__INPUT FOR THIS TASK__:
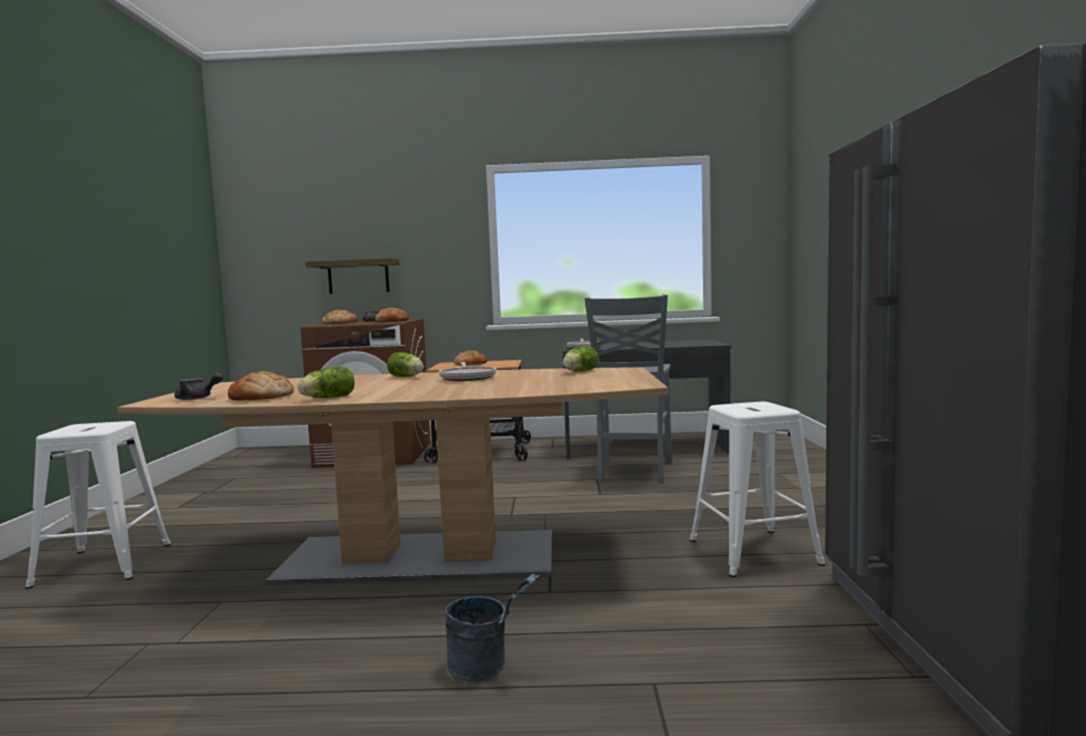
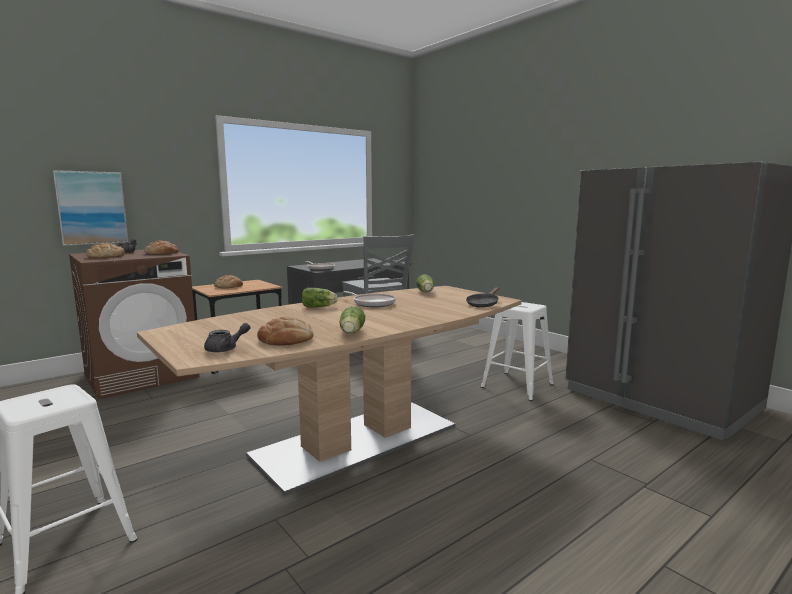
camera: 40 degrees left, 5 degrees up
(358, 277) = (91, 208): shelf -> picture
(487, 667) = (519, 482): grey bucket -> none
(587, 387) = (483, 304): none -> black frying pan

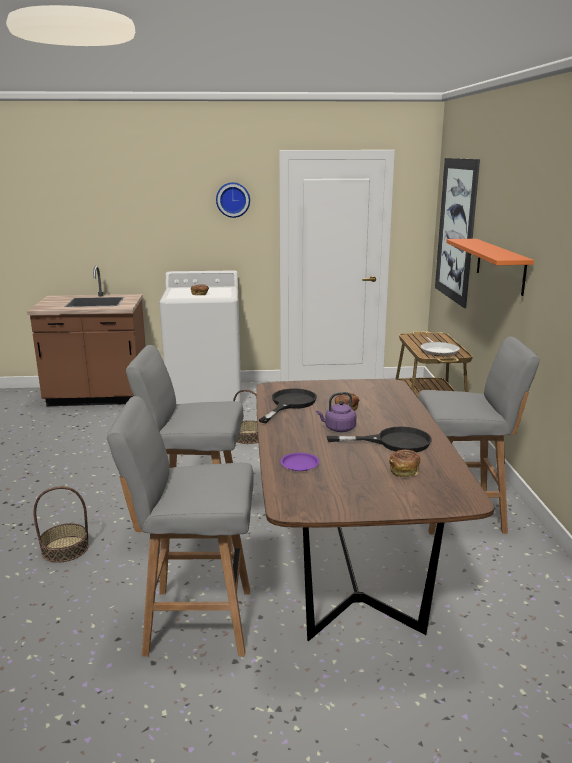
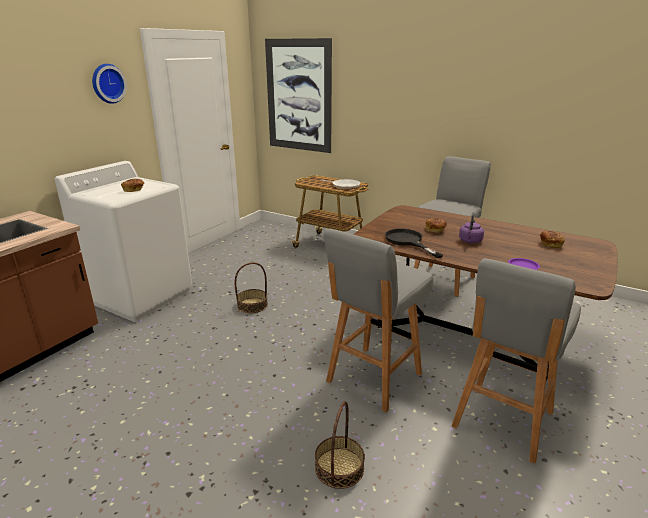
camera: 55 degrees left, 5 degrees up
(393, 442) = (505, 235): black frying pan -> none
(500, 265) = (383, 114): orange shelf -> none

__AIM OF THE TASK__: Here the records must be restated exactly, minus any images.

__THE ANSWER__:
camera: 40 degrees left, 5 degrees up
(358, 277) = (91, 208): shelf -> picture
(487, 667) = (519, 482): grey bucket -> none
(587, 387) = (483, 304): none -> black frying pan

camera: 55 degrees left, 5 degrees up
(393, 442) = (505, 235): black frying pan -> none
(500, 265) = (383, 114): orange shelf -> none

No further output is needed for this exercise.